• EXCERPT:
----------------

This homework script is written using a retroscripting technique, in which the homework outlines are generally and loosely drawn, and the individual students improvise to create the implementation that fits their refined objectives. In doing so, students are expected to stay within the basic requirements of the homework and they are free to experiments. Asking questions is important, so please ask away at piazza!
Once you installed and configured cloud2sim (and/or cloudsim), your job is to run examples supplied with the frameworks to perform two or more simulations where you will evaluate two or more datacenters with different characteristics (e.g., operating systems, costs, devices) and policies. Imagine that you are a cloud computing broker and you purchase computing time in bulk from different cloud providers and you sell this time to your customers, so that they can execute their jobs, i.e., cloudlets on the infrastructure of these cloud providers that have different policies and constraints. As a broker, your job is to buy the computing time cheaply and sell it at a good markup. One way to achieve it is to take cloudlets from your customers and estimate how long they will execute. Then you charge for executing cloudlets some fixed fee that represent your cost of resources summarily. Some cloudlets may execute longer than you expected, the other execute faster. If your revenue exceeds your expenses for buying the cloud computing time in bulk, you are in business, otherwise, you will go bankrupt!
There are different policies that datacenters can use for allocating virtual machines (vms) to hosts, scheduling them for executions on those hosts, determining how network bandwidth is provisioned, and for scheduling cloudlets to execute on different vms. Randomly assigning these cloudlets to different datacenters may result in situation where the executions of these cloudlets are inefficient and they takes a long time. As a result, you exhaust your supply of the purchased cloud time and you may have to refund the money to your customers, since you cannot fulfil the agreement, and you will go bankrupt. Modeling and simulating the executions of cloudlets in your clouds may help you chose a proper model for your business.

----------------

• JOB ITEM A:
Set down the dataset rows from the first one through the line holding "Last Minute Flights from", both included, keeping each line exactly as it appears.
The excerpt and the rows come from unrelated sources.

Dataset records:
----------------

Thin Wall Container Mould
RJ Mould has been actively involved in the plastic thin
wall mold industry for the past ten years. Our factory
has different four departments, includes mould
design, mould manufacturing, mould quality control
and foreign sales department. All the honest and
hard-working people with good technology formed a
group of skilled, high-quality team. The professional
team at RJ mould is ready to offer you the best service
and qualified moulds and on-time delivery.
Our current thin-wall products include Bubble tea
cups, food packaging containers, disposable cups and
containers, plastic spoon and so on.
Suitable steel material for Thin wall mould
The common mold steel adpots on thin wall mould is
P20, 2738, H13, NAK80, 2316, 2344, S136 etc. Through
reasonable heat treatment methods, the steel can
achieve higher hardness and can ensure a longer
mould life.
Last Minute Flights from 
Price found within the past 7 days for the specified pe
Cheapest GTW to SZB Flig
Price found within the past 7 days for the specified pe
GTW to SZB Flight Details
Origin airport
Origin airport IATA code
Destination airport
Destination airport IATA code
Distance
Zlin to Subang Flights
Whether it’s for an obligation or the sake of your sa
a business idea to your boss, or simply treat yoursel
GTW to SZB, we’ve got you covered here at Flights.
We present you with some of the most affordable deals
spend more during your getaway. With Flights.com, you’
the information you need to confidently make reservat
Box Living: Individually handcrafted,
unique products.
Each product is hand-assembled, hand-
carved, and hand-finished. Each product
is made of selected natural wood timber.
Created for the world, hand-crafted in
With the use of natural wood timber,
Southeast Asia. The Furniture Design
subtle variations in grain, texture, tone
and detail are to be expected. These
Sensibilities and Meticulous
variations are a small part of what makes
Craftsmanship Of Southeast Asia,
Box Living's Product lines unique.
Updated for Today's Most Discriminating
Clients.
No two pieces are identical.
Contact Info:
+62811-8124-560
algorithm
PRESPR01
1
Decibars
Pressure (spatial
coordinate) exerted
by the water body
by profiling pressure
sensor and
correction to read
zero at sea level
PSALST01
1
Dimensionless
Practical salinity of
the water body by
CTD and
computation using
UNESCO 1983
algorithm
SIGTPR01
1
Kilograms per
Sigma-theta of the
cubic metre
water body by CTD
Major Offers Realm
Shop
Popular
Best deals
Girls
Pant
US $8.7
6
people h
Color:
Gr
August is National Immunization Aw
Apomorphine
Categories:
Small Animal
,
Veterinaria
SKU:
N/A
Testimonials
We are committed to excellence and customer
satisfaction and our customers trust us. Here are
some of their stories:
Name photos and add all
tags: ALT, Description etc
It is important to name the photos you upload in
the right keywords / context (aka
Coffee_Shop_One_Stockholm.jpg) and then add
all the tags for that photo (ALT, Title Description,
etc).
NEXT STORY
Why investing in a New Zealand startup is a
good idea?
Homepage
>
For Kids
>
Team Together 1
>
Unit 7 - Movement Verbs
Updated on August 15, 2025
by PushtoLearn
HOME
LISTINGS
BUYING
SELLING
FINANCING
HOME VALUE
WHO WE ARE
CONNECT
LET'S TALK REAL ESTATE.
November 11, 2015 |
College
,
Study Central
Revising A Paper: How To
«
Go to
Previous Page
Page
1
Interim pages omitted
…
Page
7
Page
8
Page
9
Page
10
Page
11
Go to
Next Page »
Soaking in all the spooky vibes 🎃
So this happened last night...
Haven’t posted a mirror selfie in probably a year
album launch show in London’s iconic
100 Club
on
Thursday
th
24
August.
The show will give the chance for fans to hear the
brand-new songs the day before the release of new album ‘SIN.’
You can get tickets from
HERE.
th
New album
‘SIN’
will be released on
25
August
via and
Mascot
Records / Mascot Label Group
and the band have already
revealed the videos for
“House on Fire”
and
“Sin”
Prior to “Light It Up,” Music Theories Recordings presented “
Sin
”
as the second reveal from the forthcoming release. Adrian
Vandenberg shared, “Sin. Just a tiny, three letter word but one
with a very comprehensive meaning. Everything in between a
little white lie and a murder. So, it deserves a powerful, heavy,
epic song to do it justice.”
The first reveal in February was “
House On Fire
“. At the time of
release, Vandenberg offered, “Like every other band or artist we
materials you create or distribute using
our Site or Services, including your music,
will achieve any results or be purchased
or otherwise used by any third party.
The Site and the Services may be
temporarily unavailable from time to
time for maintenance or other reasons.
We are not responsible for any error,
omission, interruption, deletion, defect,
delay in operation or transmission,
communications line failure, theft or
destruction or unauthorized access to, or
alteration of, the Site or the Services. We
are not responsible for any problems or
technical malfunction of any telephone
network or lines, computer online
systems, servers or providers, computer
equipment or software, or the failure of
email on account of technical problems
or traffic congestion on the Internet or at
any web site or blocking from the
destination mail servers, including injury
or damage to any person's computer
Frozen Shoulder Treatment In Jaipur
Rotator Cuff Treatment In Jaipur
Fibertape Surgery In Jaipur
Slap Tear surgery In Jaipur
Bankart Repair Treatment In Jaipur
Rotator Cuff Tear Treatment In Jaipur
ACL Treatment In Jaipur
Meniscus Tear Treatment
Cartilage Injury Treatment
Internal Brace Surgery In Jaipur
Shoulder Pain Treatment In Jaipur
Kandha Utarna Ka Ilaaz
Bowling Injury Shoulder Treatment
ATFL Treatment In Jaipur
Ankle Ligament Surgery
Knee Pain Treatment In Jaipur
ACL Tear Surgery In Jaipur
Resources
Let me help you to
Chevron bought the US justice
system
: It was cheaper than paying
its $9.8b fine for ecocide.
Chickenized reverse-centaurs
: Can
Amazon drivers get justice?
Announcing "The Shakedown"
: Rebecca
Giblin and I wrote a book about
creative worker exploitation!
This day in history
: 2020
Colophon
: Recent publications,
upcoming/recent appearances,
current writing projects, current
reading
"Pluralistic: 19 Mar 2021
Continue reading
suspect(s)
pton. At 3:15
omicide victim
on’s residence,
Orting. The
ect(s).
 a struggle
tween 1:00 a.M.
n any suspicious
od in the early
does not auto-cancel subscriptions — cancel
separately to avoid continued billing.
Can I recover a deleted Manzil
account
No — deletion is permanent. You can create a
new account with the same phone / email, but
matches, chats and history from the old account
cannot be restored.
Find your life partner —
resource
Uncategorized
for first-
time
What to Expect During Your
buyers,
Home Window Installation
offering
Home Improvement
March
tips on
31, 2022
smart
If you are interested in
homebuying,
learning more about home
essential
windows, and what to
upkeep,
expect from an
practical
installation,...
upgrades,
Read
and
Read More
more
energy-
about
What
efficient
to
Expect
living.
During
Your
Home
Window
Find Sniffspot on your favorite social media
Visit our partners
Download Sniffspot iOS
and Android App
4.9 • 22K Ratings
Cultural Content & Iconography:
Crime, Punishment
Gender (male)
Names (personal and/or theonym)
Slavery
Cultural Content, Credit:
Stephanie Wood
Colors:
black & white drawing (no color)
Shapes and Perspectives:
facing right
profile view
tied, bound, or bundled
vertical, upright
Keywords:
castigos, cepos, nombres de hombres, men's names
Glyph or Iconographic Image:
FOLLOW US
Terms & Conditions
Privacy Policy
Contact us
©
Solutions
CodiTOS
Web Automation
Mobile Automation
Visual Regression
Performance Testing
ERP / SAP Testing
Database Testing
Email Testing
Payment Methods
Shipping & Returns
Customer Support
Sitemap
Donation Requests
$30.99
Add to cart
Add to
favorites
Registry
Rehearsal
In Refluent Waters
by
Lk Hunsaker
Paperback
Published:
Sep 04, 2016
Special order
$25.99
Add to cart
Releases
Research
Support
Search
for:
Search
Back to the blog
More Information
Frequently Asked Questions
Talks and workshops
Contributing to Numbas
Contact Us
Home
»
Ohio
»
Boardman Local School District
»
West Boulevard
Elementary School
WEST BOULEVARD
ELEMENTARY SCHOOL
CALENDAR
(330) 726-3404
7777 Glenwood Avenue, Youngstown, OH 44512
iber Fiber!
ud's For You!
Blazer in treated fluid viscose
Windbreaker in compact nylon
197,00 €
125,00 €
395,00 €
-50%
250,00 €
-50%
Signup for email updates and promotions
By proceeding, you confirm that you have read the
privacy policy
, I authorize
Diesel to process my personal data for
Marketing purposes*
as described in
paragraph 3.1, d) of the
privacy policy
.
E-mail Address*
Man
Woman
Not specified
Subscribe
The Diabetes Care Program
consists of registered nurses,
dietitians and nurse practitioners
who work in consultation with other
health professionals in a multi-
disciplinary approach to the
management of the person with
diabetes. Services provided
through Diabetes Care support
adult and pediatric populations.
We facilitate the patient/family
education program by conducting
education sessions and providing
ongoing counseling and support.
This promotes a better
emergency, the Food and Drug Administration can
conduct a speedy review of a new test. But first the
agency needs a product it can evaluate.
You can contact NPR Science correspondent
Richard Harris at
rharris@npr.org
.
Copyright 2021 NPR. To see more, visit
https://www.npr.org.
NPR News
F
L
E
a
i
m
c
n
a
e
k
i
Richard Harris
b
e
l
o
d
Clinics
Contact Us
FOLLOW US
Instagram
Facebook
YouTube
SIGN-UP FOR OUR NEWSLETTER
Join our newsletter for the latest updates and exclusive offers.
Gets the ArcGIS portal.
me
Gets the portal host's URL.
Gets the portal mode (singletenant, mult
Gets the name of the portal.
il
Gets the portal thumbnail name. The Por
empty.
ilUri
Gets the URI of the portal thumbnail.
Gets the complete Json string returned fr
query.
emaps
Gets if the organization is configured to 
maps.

----------------

• JOB ITEM B:
Rewrite the passage of the cloud simulation excerpt between "This homework script" and "away at piazza!", inclusive, replacing "homework" with "assignment".

• FINAL ANSWER A:
Thin Wall Container Mould
RJ Mould has been actively involved in the plastic thin
wall mold industry for the past ten years. Our factory
has different four departments, includes mould
design, mould manufacturing, mould quality control
and foreign sales department. All the honest and
hard-working people with good technology formed a
group of skilled, high-quality team. The professional
team at RJ mould is ready to offer you the best service
and qualified moulds and on-time delivery.
Our current thin-wall products include Bubble tea
cups, food packaging containers, disposable cups and
containers, plastic spoon and so on.
Suitable steel material for Thin wall mould
The common mold steel adpots on thin wall mould is
P20, 2738, H13, NAK80, 2316, 2344, S136 etc. Through
reasonable heat treatment methods, the steel can
achieve higher hardness and can ensure a longer
mould life.
Last Minute Flights from 

• FINAL ANSWER B:
This assignment script is written using a retroscripting technique, in which the assignment outlines are generally and loosely drawn, and the individual students improvise to create the implementation that fits their refined objectives. In doing so, students are expected to stay within the basic requirements of the assignment and they are free to experiments. Asking questions is important, so please ask away at piazza!